→ Questions:
1 – Quote the RSS feeds lesson word for word, starting at "In the previous" and ending at "installed and imported.".
2 – Continue the lesson on working with RSS feeds, picking up after its final sentence.
Source passage Start Marker
# Working with RSS Feeds

## Lesson Goals

* Learn about the feedparser library
* Use feedparser to parse RSS feeds
* Explore the components of parsed RSS feeds
* Convert results into data frames and conduct analysis

## Introduction

In the previous lesson, we learned how to use Python to extract structured information from web APIs. In this lesson, we are going to take a look at another source of structured web content called RSS. **RSS stands for Rich Site Summary or Really Simple Syndication**, and it is a type of web feed which **allows users and applications to access updates to online content in a standardized, computer-readable format (typically XML)**.

Python has an excellent library called feedparser that is very useful for reading and parsing RSS feeds. We are going to be using this library throughout the lesson, so let's make sure it is installed and imported.
Source passage End Marker
Given records Start Marker
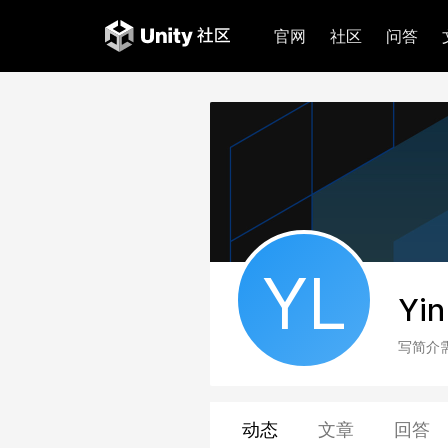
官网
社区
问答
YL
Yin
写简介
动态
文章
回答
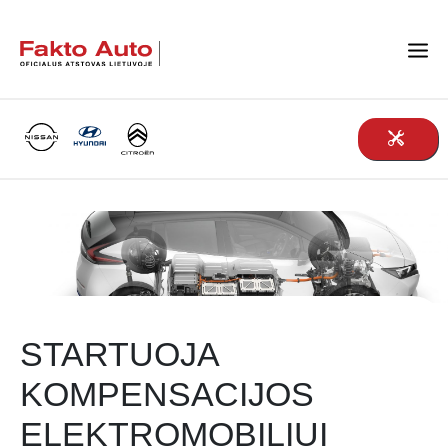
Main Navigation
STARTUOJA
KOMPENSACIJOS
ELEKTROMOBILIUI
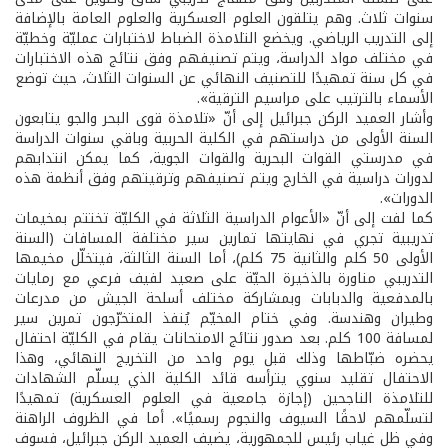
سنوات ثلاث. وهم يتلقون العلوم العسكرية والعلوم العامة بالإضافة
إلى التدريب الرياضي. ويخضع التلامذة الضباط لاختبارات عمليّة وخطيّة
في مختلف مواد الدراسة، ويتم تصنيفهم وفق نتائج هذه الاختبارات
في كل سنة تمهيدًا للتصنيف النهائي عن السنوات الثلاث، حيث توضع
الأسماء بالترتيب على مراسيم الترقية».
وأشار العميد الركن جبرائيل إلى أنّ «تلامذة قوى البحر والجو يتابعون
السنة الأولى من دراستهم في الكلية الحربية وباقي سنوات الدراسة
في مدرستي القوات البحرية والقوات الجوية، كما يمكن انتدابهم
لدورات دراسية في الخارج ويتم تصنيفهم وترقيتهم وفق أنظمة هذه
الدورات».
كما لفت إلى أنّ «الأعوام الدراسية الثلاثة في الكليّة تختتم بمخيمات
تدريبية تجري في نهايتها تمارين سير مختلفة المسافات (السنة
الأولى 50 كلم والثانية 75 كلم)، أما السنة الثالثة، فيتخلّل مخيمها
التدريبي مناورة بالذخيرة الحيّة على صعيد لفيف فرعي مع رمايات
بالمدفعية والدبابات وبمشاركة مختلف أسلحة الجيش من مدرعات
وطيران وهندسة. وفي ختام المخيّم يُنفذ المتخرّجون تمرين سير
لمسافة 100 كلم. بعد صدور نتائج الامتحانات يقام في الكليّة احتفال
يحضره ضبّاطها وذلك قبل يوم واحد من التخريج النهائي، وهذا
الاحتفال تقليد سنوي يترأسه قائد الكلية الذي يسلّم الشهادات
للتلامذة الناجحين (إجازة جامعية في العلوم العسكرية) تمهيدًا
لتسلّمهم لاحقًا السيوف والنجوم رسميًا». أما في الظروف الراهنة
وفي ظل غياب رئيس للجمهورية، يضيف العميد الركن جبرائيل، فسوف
Given records End Marker
Given records Start Marker
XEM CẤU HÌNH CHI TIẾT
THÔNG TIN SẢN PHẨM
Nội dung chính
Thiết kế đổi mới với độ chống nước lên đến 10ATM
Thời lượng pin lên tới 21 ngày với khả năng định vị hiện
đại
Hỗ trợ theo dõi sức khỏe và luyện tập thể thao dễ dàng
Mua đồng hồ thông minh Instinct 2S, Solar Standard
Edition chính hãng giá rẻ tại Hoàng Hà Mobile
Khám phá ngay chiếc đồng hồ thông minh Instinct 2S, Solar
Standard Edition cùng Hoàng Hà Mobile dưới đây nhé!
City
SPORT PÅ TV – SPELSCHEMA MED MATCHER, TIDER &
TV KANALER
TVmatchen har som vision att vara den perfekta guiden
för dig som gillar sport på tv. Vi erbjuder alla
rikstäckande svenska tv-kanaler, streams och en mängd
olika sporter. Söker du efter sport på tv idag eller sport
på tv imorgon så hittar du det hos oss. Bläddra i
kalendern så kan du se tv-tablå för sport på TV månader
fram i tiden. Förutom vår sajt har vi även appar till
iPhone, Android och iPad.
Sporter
Given records End Marker
Given records Start Marker
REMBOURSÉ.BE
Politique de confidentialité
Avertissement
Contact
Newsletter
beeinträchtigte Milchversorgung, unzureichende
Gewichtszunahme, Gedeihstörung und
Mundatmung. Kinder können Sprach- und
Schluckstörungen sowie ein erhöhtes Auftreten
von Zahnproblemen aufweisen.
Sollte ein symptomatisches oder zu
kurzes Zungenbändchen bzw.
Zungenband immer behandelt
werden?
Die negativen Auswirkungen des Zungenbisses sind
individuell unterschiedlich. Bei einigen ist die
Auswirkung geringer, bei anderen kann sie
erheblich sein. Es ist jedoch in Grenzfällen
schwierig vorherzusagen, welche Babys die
Given records End Marker
→ Expected results:
1 –
In the previous lesson, we learned how to use Python to extract structured information from web APIs. In this lesson, we are going to take a look at another source of structured web content called RSS. **RSS stands for Rich Site Summary or Really Simple Syndication**, and it is a type of web feed which **allows users and applications to access updates to online content in a standardized, computer-readable format (typically XML)**.

Python has an excellent library called feedparser that is very useful for reading and parsing RSS feeds. We are going to be using this library throughout the lesson, so let's make sure it is installed and imported.

2 –
In [1]:
#!pip install feedparser

Collecting feedparser
  Downloading https://files.pythonhosted.org/packages/91/d8/7d37fec71ff7c9dbcdd80d2b48bcdd86d6af502156fc93846fb0102cb2c4/feedparser-5.2.1.tar.bz2 (192kB)
Building wheels for collected packages: feedparser
  Building wheel for feedparser (setup.py): started
  Building wheel for feedparser (setup.py): finished with status 'done'
  Stored in directory: C:\Users\ennes\AppData\Local\pip\Cache\wheels\8c\69\b7\f52763c41c5471df57703a0ef718a32a5e81ee35dcf6d4f97f
Successfully built feedparser
Installing collected packages: feedparser
Successfully installed feedparser-5.2.1


In [2]:
#!pip install feedparser
import feedparser

## RSS Feed Versions Formats

Due to the way web feeds evolved, there are various versions of RSS (0.9X, 1.0, 2.0, etc.) as well as alternate forms of feeds (Atom, CDF, etc.). We would have to worry about slight differences in formats if we were going to parse the feeds manually, but feedparser is able to handle all of them, so that is one less thing we need to worry about.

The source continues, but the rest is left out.